Esses afastamentos não ocorrem de maneira consciente ou planejada. Essas pessoas especiais nem têm a concepção que realmente são especiais. Mas, muitas vezes sabem que podem e têm o imenso prazer de ajudar quem delas necessitem, sem cobrar ou pedir nada em troca. Conheço inclusive várias pessoas que receberam como pagamento gestos de traições, apunhaladas pelas costas, toda sorte de enganos, mas não perdem o amor e a vontade de ajudar a quem a elas recorrerem.
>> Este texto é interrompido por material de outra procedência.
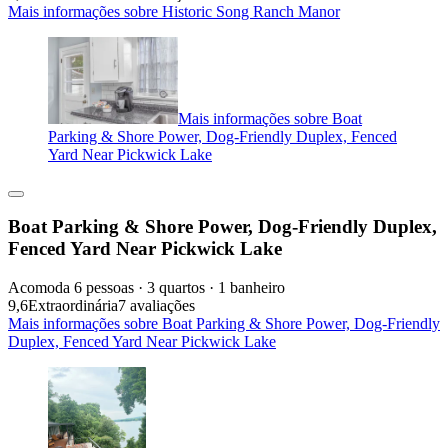
Mais informações sobre Historic Song Ranch Manor
Mais informações sobre Boat
Parking & Shore Power, Dog-Friendly Duplex, Fenced
Yard Near Pickwick Lake
Boat Parking & Shore Power, Dog-Friendly Duplex,
Fenced Yard Near Pickwick Lake
Acomoda 6 pessoas · 3 quartos · 1 banheiro
9,6
Extraordinária
7 avaliações
Mais informações sobre Boat Parking & Shore Power, Dog-Friendly
Duplex, Fenced Yard Near Pickwick Lake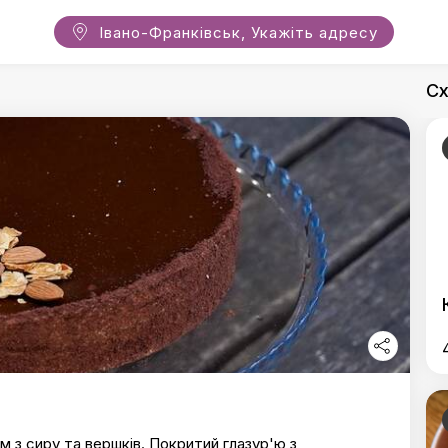
Івано-Франківськ, Укажіть адресу
Сх
м з сиру та вершків. Покритий глазур'ю з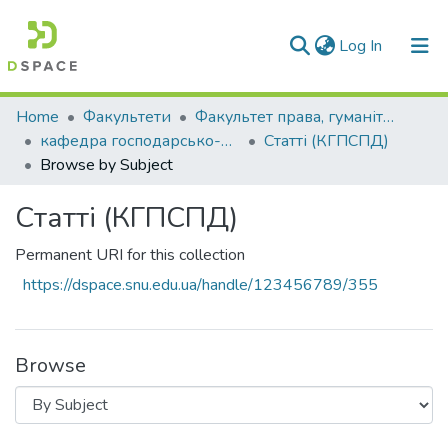
(current)
Log In
Communities & Collections
Home
Факультети
Факультет права, гуманітарних і соціальних наук
кафедра господарсько-правових та суспільно-політичних дисциплін
Статті (КГПСПД)
All of DSpace
Browse by Subject
Статті (КГПСПД)
Permanent URI for this collection
https://dspace.snu.edu.ua/handle/123456789/355
Browse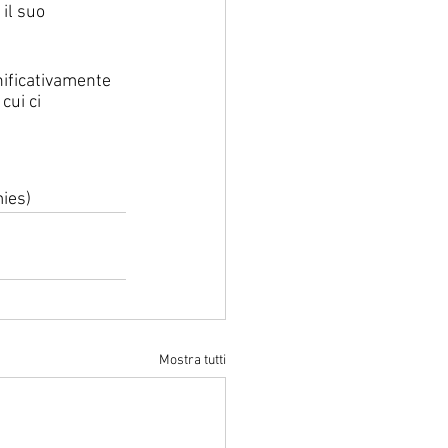
il suo 
nificativamente 
cui ci 
ies)
Mostra tutti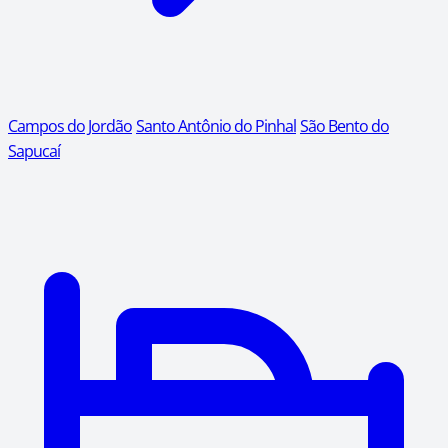
Campos do Jordão
Santo Antônio do Pinhal
São Bento do
Sapucaí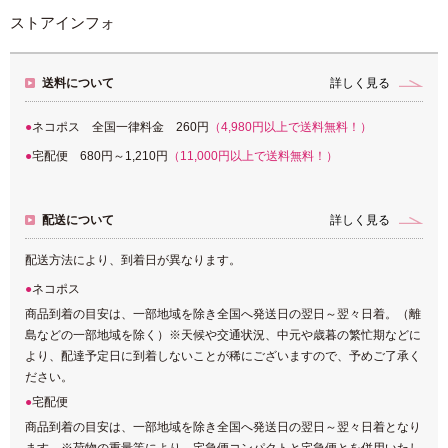
ストアインフォ
送料について
詳しく見る
ネコポス 全国一律料金 260円
（4,980円以上で送料無料！）
宅配便 680円～1,210円
（11,000円以上で送料無料！）
配送について
詳しく見る
配送方法により、到着日が異なります。
ネコポス
商品到着の目安は、一部地域を除き全国へ発送日の翌日～翌々日着。（離
島などの一部地域を除く）※天候や交通状況、中元や歳暮の繁忙期などに
より、配達予定日に到着しないことが稀にございますので、予めご了承く
ださい。
宅配便
商品到着の目安は、一部地域を除き全国へ発送日の翌日～翌々日着となり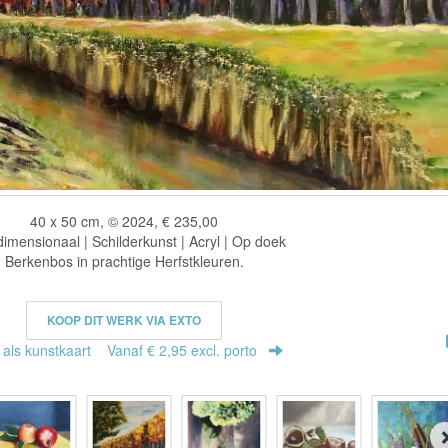
40 x 50 cm, © 2024, € 235,00
imensionaal | Schilderkunst | Acryl | Op doek
Berkenbos in prachtige Herfstkleuren.
KOOP DIT WERK VIA EXTO
r als kunstkaart
Vanaf € 2,95 excl. porto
Aliás, sempre que o Dr. Banner entrava em alguma confusão, tomando muitos murros e pontapés, surgia de dentro de si, motivação para se transformar no Hulk – o que podemos aqui interpretar como a nossa capacidade de recorremos às forças desconhecidas que há dentro de cada um para resolver problemas; forças até então que não imaginamos ter.
Dr. Banner tinha um motivo especial para mudar sempre de cidade. Fugia do jornalista Jack Macgee (vivido pelo ator Jack Calvin), correspondente do tabloide sensacionalista “National Register” que tinha como obsessão capturar a criatura para fazer a grande reportagem de sua vida, tendo quase que certeza que o Dr. Banner era mesmo o tal Hulk.
Voltando àqueles que surgem em nosso cotidiano, são pessoas de valores inestimáveis, vivendo em um mundo de tantos valores descartáveis semeados por interesses individuais. Afastam-se porque já é momento de uma nova missão. Gosto de usar como figura o mundo como um grande tabuleiro de xadrez onde somos as peças que Deus, em sua infinita sabedoria, vai nos mexendo, aproximando e distanciando conforme as necessidades.
Como no seriado, a melancólica música ao piano começa a tocar. Essas pessoas se vão da mesma forma natural que entraram em nosso mundo particular. São como “O Incrível Hulk” que cumpriu mais uma missão. Para aonde vão só o destino saberá. Mas com certeza, se novamente precisarmos durante o nosso peregrinar nesta vida, deparar-nos-emos com outros Hulks em formas humanas. Que nunca ficarão verdes de raiva!